Your assignment — In your copy of the data below, reproduce every entry exactly and omit the pictures.

Data provided —
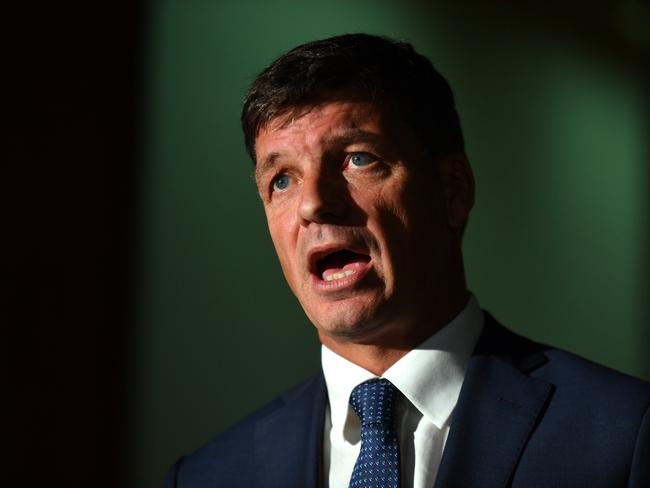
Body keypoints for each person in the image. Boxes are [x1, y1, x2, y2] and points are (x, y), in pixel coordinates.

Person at [165, 33, 649, 488]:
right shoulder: (211, 474)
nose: (313, 203)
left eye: (358, 158)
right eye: (282, 180)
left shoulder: (624, 435)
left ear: (453, 190)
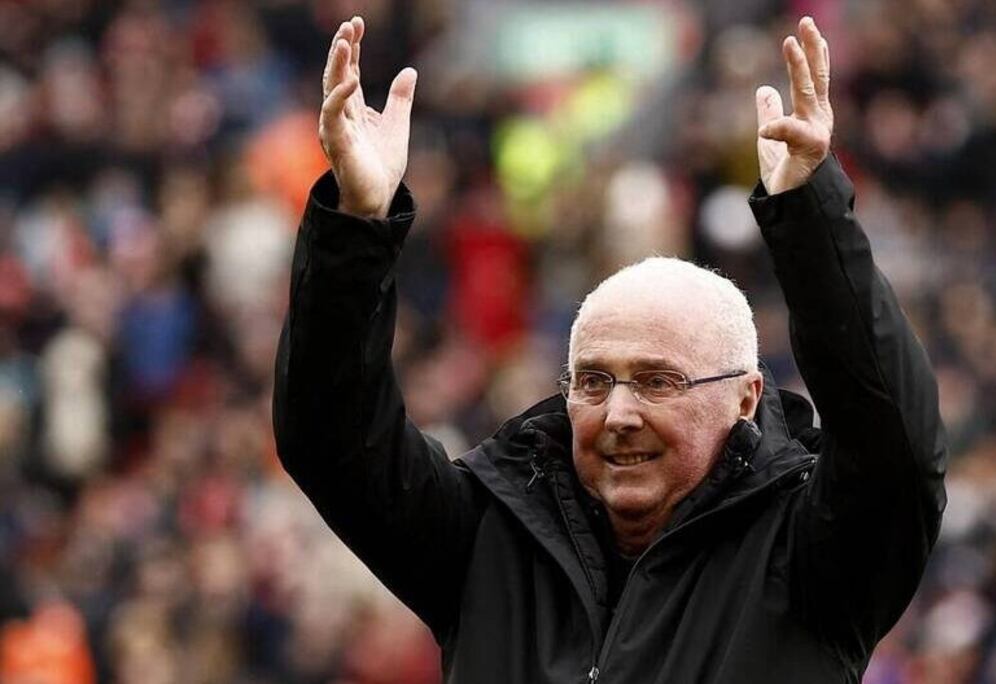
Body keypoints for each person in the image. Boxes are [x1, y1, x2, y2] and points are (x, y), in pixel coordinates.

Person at [273, 14, 948, 683]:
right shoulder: (488, 538)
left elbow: (897, 445)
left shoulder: (811, 555)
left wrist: (808, 213)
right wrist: (357, 226)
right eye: (593, 381)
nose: (618, 412)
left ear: (746, 397)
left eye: (658, 381)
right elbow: (331, 436)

The completed task —
Body keypoints for each person in the image. Boxes are [x1, y1, x2, y2] and points are (x, y), in pixel coordinates.

Person at [165, 33, 649, 488]:
right shoulder: (211, 474)
nose: (313, 203)
left eye: (358, 158)
right eye: (282, 180)
left shoulder: (624, 435)
left ear: (453, 190)
Body keypoints for each person in the image. Boxes are [x1, y1, x2, y2] and points are (x, y), in pixel coordinates.

Person at [273, 14, 948, 683]:
right shoulder: (488, 538)
left elbow: (897, 445)
left shoulder: (811, 555)
left wrist: (808, 213)
right wrist: (357, 226)
right eye: (593, 381)
nose: (618, 412)
left ear: (746, 397)
left eye: (658, 381)
right elbow: (331, 436)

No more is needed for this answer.